The post-treatment spectra were searched through the in-house library of the “before” spectra using the OMNIC correlation algorithm from the OMNIC software (Thermo Fisher Scientific). The highest percent and polymer match was recorded. A polymer with a mass change of < 10% and a polymer match of > 90% was considered compatible with the chemical. A mass change of 10–50% or a spectra match of 70–89.9% is compatible with concern, and a mass change of > 50% or a spectra match of < 70% is considered incompatible with those chemicals.The paired before and after mass data was tested for normality, and the data was not normal. The non-parametric Wilcoxon signed rank test was performed to determine if the before masses and after masses differed significantly.

Sediment and polymer spiking

Sediment from the Bermuda Atlantic Time-series Study (BATS, 5.5; https://bats.bios.asu.edu/) was collected in October 2019 at 32° 18’ 38.42” N, 64° 30’ 45.95” W and at a depth of 2800 m. The top 15 cm of a box core was homogenized by mixing in a stainless-steel bowl and sieving through metal filter screens to remove remaining clumps. The sediment was subsequently dried at 50 °C. Subsamples of 150 g were placed in 16 oz wide mouth glass jars and shipped from Woods Hole Oceanographic Institution to the Hawaii Pacific University Center for Marine Debris Research (CMDR). All samples were again combined in a 2000 mL beaker and high purity water added and mixed until the sediment was wet and homogenous, resembling chocolate ice cream. Approximately 50 g of sediment (wet mass) were transferred while mixing to each clean 200 mL glass jars (six jars total). Three jars were to be spiked with polymers and three were prepared as blanks. The “blank” samples are the same environmental sediment as the spiked samples, and may already contain microplastics. The mass of the sediment was taken immediately after being placed in its jar.

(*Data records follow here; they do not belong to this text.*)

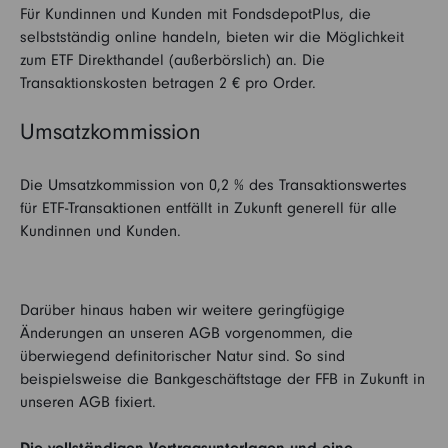
Für Kundinnen und Kunden mit FondsdepotPlus, die
selbstständig online handeln, bieten wir die Möglichkeit
zum ETF Direkthandel (außerbörslich) an. Die
Transaktionskosten betragen 2 € pro Order.
Umsatzkommission
Die Umsatzkommission von 0,2 % des Transaktionswertes
für ETF-Transaktionen entfällt in Zukunft generell für alle
Kundinnen und Kunden.
Darüber hinaus haben wir weitere geringfügige
Änderungen an unseren AGB vorgenommen, die
überwiegend definitorischer Natur sind. So sind
beispielsweise die Bankgeschäftstage der FFB in Zukunft in
unseren AGB fixiert.
Die vollständigen Vertragsunterlagen und eine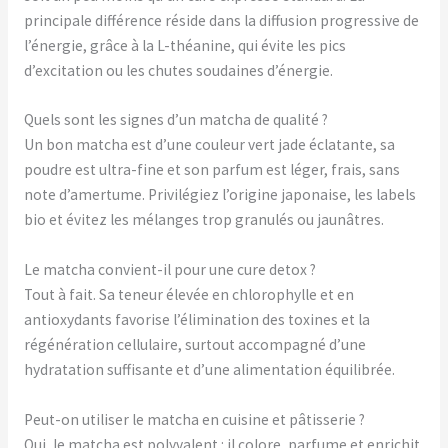
principale différence réside dans la diffusion progressive de
l’énergie, grâce à la L-théanine, qui évite les pics
d’excitation ou les chutes soudaines d’énergie.
Quels sont les signes d’un matcha de qualité ?
Un bon matcha est d’une couleur vert jade éclatante, sa
poudre est ultra-fine et son parfum est léger, frais, sans
note d’amertume. Privilégiez l’origine japonaise, les labels
bio et évitez les mélanges trop granulés ou jaunâtres.
Le matcha convient-il pour une cure detox ?
Tout à fait. Sa teneur élevée en chlorophylle et en
antioxydants favorise l’élimination des toxines et la
régénération cellulaire, surtout accompagné d’une
hydratation suffisante et d’une alimentation équilibrée.
Peut-on utiliser le matcha en cuisine et pâtisserie ?
Oui, le matcha est polyvalent : il colore, parfume et enrichit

The same eight polymers tested for compatibility were used to assess the recovery of microplastics from sediment, but were prepared differently. All polymers, excluding fibers, were ground using a stainless steel electric grain grinder mill (CGoldenwall, fineness: 70 μm to 300 μm mesh). Resulting particles captured on 53 μm, 100 μm, and 300 μm stacked sieves were stored separately. Microplastic particles from the 100 μm and 300 μm sieve size classes were used in this study (Figure S2). Particles from the 100 μm sieve (100 μm to 300 μm) will be referred to as the medium size class and particles > 300 μm as the large size class. Particles > 100 μm were chosen to facilitate the hand-picking of particles to spike into each sample. Fibers were prepared by separating a single fiber from the strand and then cut using a razor blade to approximately 2 mm in length.

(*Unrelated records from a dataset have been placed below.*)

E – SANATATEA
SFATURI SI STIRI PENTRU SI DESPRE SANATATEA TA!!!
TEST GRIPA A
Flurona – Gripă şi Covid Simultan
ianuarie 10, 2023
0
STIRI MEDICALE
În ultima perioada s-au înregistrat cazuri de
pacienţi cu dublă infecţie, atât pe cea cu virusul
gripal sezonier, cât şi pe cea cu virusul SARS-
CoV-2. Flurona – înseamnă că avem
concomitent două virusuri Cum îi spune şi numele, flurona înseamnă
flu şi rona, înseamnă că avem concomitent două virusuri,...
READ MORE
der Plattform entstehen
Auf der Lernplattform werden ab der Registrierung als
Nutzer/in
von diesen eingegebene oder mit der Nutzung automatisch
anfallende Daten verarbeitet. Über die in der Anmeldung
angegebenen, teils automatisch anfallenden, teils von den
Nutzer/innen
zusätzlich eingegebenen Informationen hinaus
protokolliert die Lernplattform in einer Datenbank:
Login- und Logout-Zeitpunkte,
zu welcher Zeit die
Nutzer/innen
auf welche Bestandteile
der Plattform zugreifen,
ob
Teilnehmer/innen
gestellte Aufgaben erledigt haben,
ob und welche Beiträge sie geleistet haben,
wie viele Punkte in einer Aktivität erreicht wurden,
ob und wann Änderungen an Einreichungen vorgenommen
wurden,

Three jars were spiked with approximately 20 particles of each polymer (10 from the large size class and 10 from the medium size class) and 10 of each of the fibers. Particles and fibers were handpicked with tweezers from each specified polymer and size class and placed onto a gold slide (Figure S3). Particles were carefully counted using a dissecting microscope within a laminar flow hood. The number of particles differed slightly among replicates but were recorded. The slide was transferred to the Thermo Fisher Nicolet iN10 MX microscope FT-IR. The FTIR spectrum and size of each particle was taken using the automated Particles Wizard function included in the software. Spectra were collected in reflectance mode with a cooled detector and 64 scans and 8 cm− 1 resolution from 675 cm− 1 to 4000 cm− 1. All of the counted and sized particles were then rinsed into one replicate of the small jars containing 50 g of wet deep sea sediment using 1 mL of high purity water in a glass pipette. This process was repeated with each polymer and size class, until 20 particles per polymer and 10 of each fiber were added to each of the triplicate spiked-sediment samples. An equal amount of high purity water was added to each blank sediment sample (n = 3) that was sitting adjacent to its corresponding spiked sample (n = 3). The spiked samples and blank samples were processed in tandem to account for potential laboratory contamination on the processing day.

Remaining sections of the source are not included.